A Punnett square is a simple graphical way to display all possible genetic combinations from two parents. It's especially useful to predict the likelihood of an offspring having a certain genotype, particularly in the case of recessive genetic disorders such as galactosemia. Each box within the Punnett square represents a possible genetic outcome for the child, with the letters symbolizing the alleles from each parent. For instance, 'G' might represent a normal allele and 'g' a faulty one.

When two carriers (Gg) have children, the Punnett square shows the probability of each genotype: GG (normal), Gg (carrier), and gg (affected by the disorder). Specifically, the chance is 25% for an affected child (gg), 50% for a carrier (Gg), and 25% for a child without the faulty gene (GG). By using this tool, genetic counselors can help couples understand the genetic risks and consider their reproductive options, including genetic testing, before or during pregnancy.

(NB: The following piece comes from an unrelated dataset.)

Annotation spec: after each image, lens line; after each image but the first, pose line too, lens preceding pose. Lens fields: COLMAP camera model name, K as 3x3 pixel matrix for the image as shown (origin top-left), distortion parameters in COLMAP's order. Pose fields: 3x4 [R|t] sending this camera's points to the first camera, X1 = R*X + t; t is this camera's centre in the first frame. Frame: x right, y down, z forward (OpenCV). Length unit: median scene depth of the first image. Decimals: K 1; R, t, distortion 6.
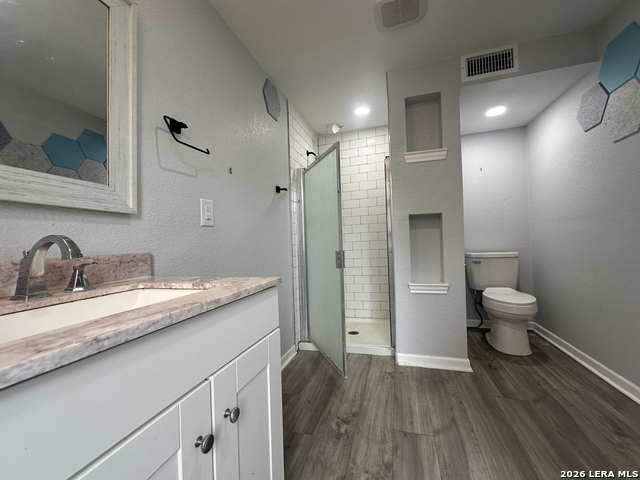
lens RADIAL K [[256.4, 0, 319.8], [0, 256.4, 238.6], [0, 0, 1]] dist [-0.001338, 0.000060]
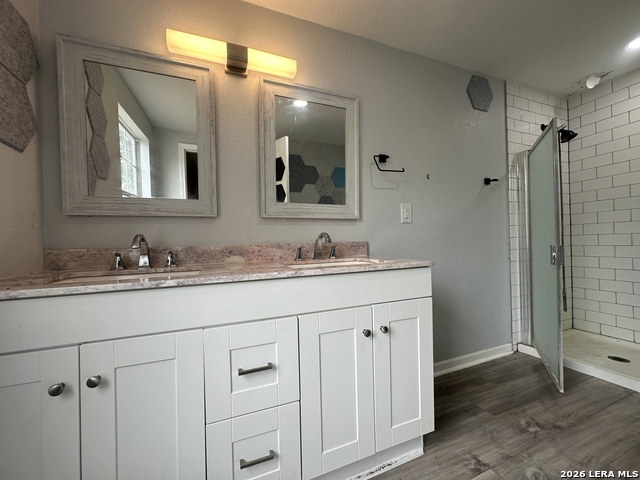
lens RADIAL K [[256.4, 0, 319.8], [0, 256.4, 238.6], [0, 0, 1]] dist [-0.001338, 0.000060]
pose [[0.624252, 0.019890, -0.780970, 0.372031], [0.011731, 0.999324, 0.034827, -0.020154], [0.781135, -0.030902, 0.623597, -0.233914]]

Galactose-1-phosphate uridylyltransferase deficiency is the genetic error at the heart of galactosemia. This enzyme is responsible for converting galactose, a sugar found in milk (including breast milk), into glucose for the body to use as energy. When this enzyme is deficient or nonfunctional due to a mutated gene, the body cannot properly process galactose. As a result, toxic substances, including galactitol, accumulate in the blood, leading to liver damage, intellectual disability, and even death if not treated. Newborn screening programs aim to detect this deficiency early to manage it through dietary restrictions and other interventions.

The critical aspect of managing this deficiency is strict avoidance of lactose-containing foods, which prevents the harmful buildup of galactose and its metabolites. Families with an affected child may benefit from genetic counseling to understand the disease and receive guidance on how to care for an affected child and prepare for future pregnancies.